Pero pregúntale a cualquier niño, y ellos te dirán que cuando mamá o papá están enojados, el niño teme que ya no sea amado. Si esto sucede con suficiente frecuencia, el niño coopera cada vez menos, endurece su corazón a los padres y, finalmente, mira al grupo de pares en lugar de a los padres por amor. No es lo que cualquiera de nosotros quiere para nuestros hijos.
 
Pero los padres son humanos. Cuando los niños se portan mal, ¡a menudo nos enojamos! Entonces, ¿cómo aseguramos que nuestro hijo todavía sienta nuestro amor incondicional? El secreto es manejar nuestra ira para mantenernos conectados con nuestro hijo mientras establecemos límites. Cuando lo piensas, esa es la única forma de guiar a tu hijo sin castigar, porque la conexión es lo que ayuda a los niños a querer cooperar.
 
No es fácil, ¿verdad? Pero se puede. Y se vuelve más fácil con la práctica. Aquí están sus tres estrategias para mantenerse conectado mientras establece límites.
 
1. Establece límites antes de perder los estribos, para que puedas mantener tu sentido del humor. Recuerda que es  normal que tu hijo quiera probar los límites.
Mantener amorosamente tu límite para que le des a tu hijo lo que necesita, no necesariamente lo que quiere, sin hacer que se sienta como una mala persona. No tienes que estar enojada para establecer límites. De hecho, es más probable que tu hijo desarrolle autodisciplina si estableces límites con un toque más ligero, porque es más probable que "posea" tu límite en lugar de rebelarse contra él. (Ese es el "yo" en autodisciplina).
 
2. Busca soluciones en lugar de culpar. Si tu primera respuesta es descubrir de quién es la culpa, los niños siempre encontrarán razones por las cuales no fue su culpa. Si no te importa el error sino que buscar soluciones que funcionen para todos, tu hijo se convertirá en un experto en la búsqueda de soluciones que beneficien a todos y será más probable que asuma su responsabilidad también.
 
3. Elije la compasión y la reparación sobre la venganza cuando algo sale mal. Y sí, lamento decirte que el castigo es un tipo de venganza de los padres.
 
En su lugar, comienza a sentir empatía con tu hijos sobre por qué se portaron mal. ¡Sí, en serio!
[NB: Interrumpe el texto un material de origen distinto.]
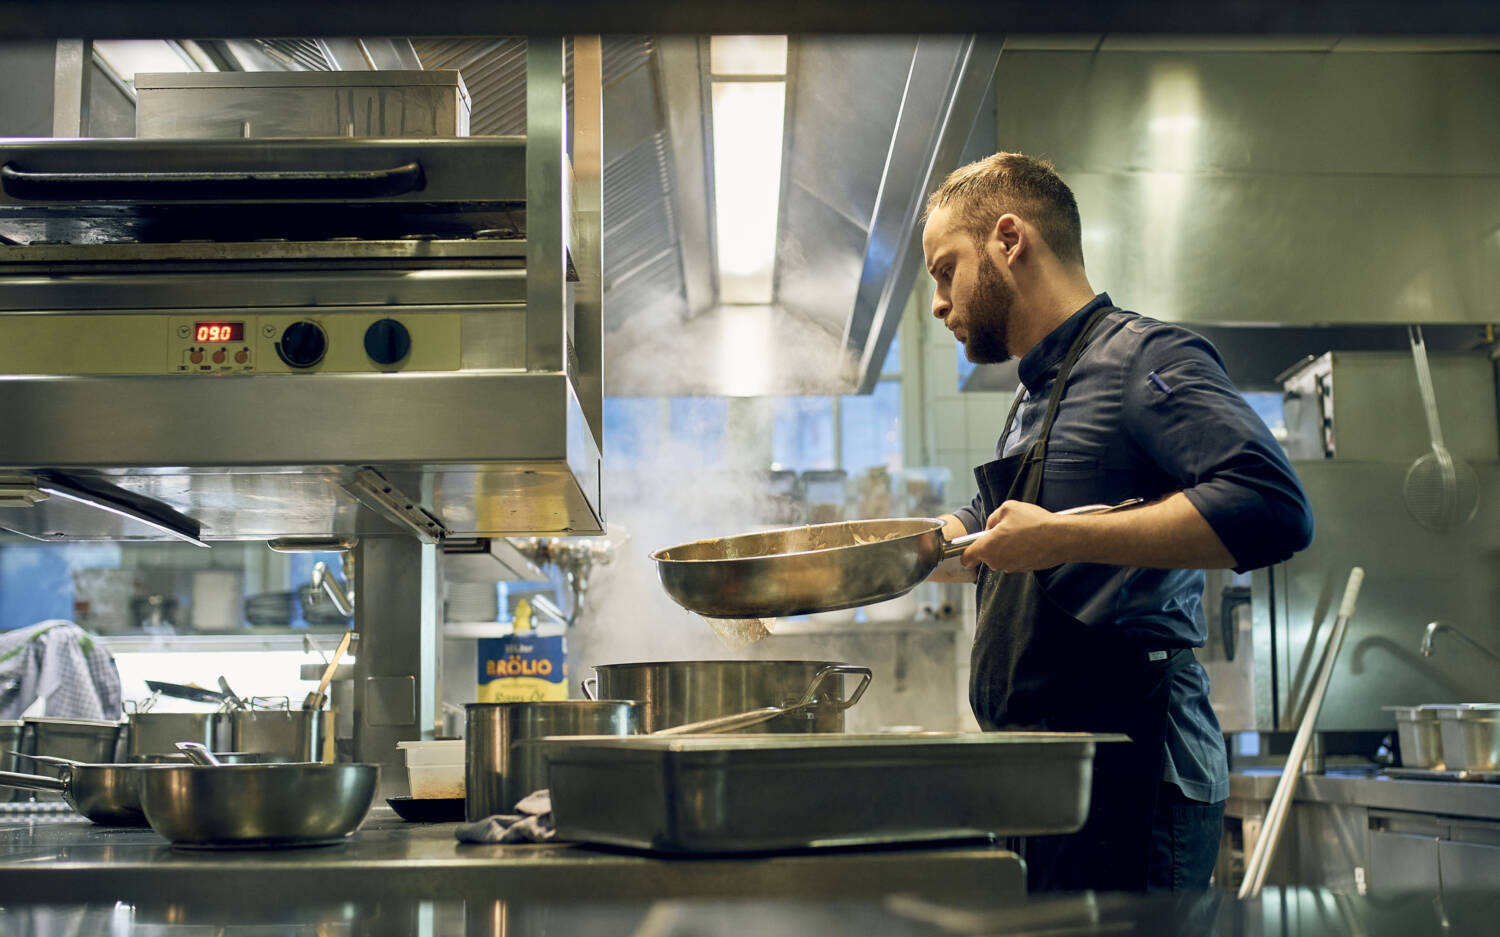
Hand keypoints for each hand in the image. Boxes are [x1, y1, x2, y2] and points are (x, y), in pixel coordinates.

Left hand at [959, 500, 1073, 572]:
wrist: (1060, 538)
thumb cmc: (1033, 523)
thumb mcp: (1007, 508)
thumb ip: (993, 517)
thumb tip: (991, 526)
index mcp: (987, 548)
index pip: (967, 557)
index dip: (965, 552)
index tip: (968, 547)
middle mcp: (997, 562)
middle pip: (987, 554)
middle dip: (993, 543)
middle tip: (1007, 528)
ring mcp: (1011, 567)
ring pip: (1002, 556)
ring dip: (1007, 547)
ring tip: (1022, 533)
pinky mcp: (1024, 569)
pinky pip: (1015, 559)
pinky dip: (1019, 551)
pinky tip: (1031, 540)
Ellos tenían una razón. Luego, una vez que se sientan comprendidos, diles que  entiendes y que el comportamiento está fuera de límites Y que tendrán que hacer una reparación. Me gusta esto:
 
Pregúntale e a tu hijo qué puede hacer para reparar el daño. "Me pregunto qué podrías hacer para mejorar las cosas con tu hermana?
Resiste el impulso de castigar o forzar una disculpa. En su lugar, capacita a tu hijo para que pueda reparar sus errores. "Sabes que siempre limpiamos nuestros propios líos, ¿verdad, como la leche derramada? Esto es simplemente un tipo diferente de desastre. Sé que pensarás en lo correcto para mejorar las cosas con tu hermana ...".
 
Solo recuerda que, aunque se requiere una reparación, es su elección lo que debe hacer. Eso elimina el elemento de la vergüenza y la ayuda a convertirse en el héroe de su historia, en lugar del malo. Al igual que con la limpieza de la leche derramada de manera práctica, el proceso de limpieza de sus lerrores le enseñará que ella no quiere causar esas heridas para empezar.
 
Por supuesto, debes ser capaz de manejar tu propio enojo para lograr esto. Es por eso que a menudo nos centramos en la autorregulación de los padres en estas publicaciones. Para empezar, ¿por qué no te perdonas  y te das un poco de ese amor incondicional? Te lo mereces tanto como tu hijo.